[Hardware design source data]

━━━━━━━━━━━━━━━━━━━━━━━━━━━━━━

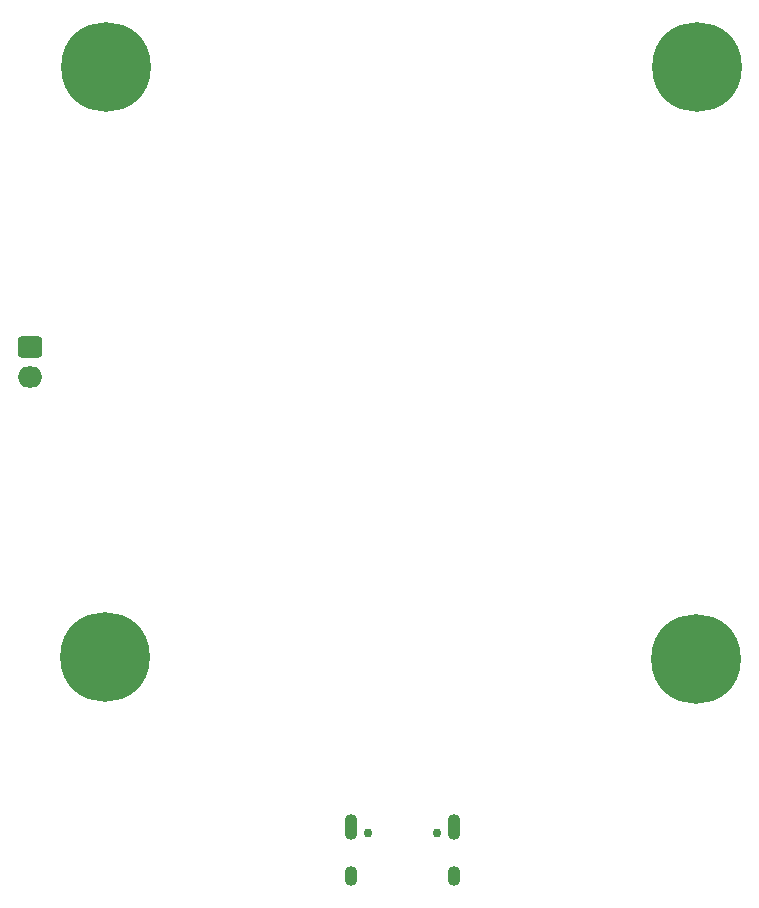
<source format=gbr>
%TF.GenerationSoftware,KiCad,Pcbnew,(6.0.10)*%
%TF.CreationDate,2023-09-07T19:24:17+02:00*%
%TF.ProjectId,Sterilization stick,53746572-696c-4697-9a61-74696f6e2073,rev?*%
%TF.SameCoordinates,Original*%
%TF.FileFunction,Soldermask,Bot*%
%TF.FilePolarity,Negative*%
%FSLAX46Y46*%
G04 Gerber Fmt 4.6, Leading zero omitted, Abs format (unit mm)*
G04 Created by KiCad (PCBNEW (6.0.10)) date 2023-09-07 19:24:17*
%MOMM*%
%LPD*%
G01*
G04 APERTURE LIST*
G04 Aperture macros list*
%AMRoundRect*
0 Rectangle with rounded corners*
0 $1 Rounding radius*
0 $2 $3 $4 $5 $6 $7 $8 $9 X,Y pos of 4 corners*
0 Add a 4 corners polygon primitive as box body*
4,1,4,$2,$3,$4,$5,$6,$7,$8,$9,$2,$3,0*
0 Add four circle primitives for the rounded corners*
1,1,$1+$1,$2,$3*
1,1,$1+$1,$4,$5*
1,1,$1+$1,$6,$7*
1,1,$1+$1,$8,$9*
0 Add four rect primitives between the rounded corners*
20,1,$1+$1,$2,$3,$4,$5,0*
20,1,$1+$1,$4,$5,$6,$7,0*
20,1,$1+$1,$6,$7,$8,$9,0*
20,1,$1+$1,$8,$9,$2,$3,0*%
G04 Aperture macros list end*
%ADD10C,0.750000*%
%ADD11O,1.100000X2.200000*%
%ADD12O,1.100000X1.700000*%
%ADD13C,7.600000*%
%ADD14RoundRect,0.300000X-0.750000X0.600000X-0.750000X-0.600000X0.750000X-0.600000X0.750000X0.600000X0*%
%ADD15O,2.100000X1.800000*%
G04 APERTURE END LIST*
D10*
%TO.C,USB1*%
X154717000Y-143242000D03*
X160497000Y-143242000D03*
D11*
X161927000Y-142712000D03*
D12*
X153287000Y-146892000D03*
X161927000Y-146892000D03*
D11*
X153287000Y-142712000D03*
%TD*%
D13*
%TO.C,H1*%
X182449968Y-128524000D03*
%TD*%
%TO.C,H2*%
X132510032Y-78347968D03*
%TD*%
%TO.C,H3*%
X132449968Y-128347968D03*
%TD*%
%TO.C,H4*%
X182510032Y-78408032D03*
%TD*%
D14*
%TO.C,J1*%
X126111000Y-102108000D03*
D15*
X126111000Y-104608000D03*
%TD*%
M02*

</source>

━━━━━━━━━━━━━━━━━━━━━━━━━━━━━━

Work instructions:
Copy the stretch of the records above that runs from the line with "1,1,$1+$1,$8,$9*" through the line with "X182510032Y-78408032D03*". Both end lines belong in the copy, and nothing else does.

Finished task:
1,1,$1+$1,$8,$9*
0 Add four rect primitives between the rounded corners*
20,1,$1+$1,$2,$3,$4,$5,0*
20,1,$1+$1,$4,$5,$6,$7,0*
20,1,$1+$1,$6,$7,$8,$9,0*
20,1,$1+$1,$8,$9,$2,$3,0*%
G04 Aperture macros list end*
%ADD10C,0.750000*%
%ADD11O,1.100000X2.200000*%
%ADD12O,1.100000X1.700000*%
%ADD13C,7.600000*%
%ADD14RoundRect,0.300000X-0.750000X0.600000X-0.750000X-0.600000X0.750000X-0.600000X0.750000X0.600000X0*%
%ADD15O,2.100000X1.800000*%
G04 APERTURE END LIST*
D10*
%TO.C,USB1*%
X154717000Y-143242000D03*
X160497000Y-143242000D03*
D11*
X161927000Y-142712000D03*
D12*
X153287000Y-146892000D03*
X161927000Y-146892000D03*
D11*
X153287000Y-142712000D03*
%TD*%
D13*
%TO.C,H1*%
X182449968Y-128524000D03*
%TD*%
%TO.C,H2*%
X132510032Y-78347968D03*
%TD*%
%TO.C,H3*%
X132449968Y-128347968D03*
%TD*%
%TO.C,H4*%
X182510032Y-78408032D03*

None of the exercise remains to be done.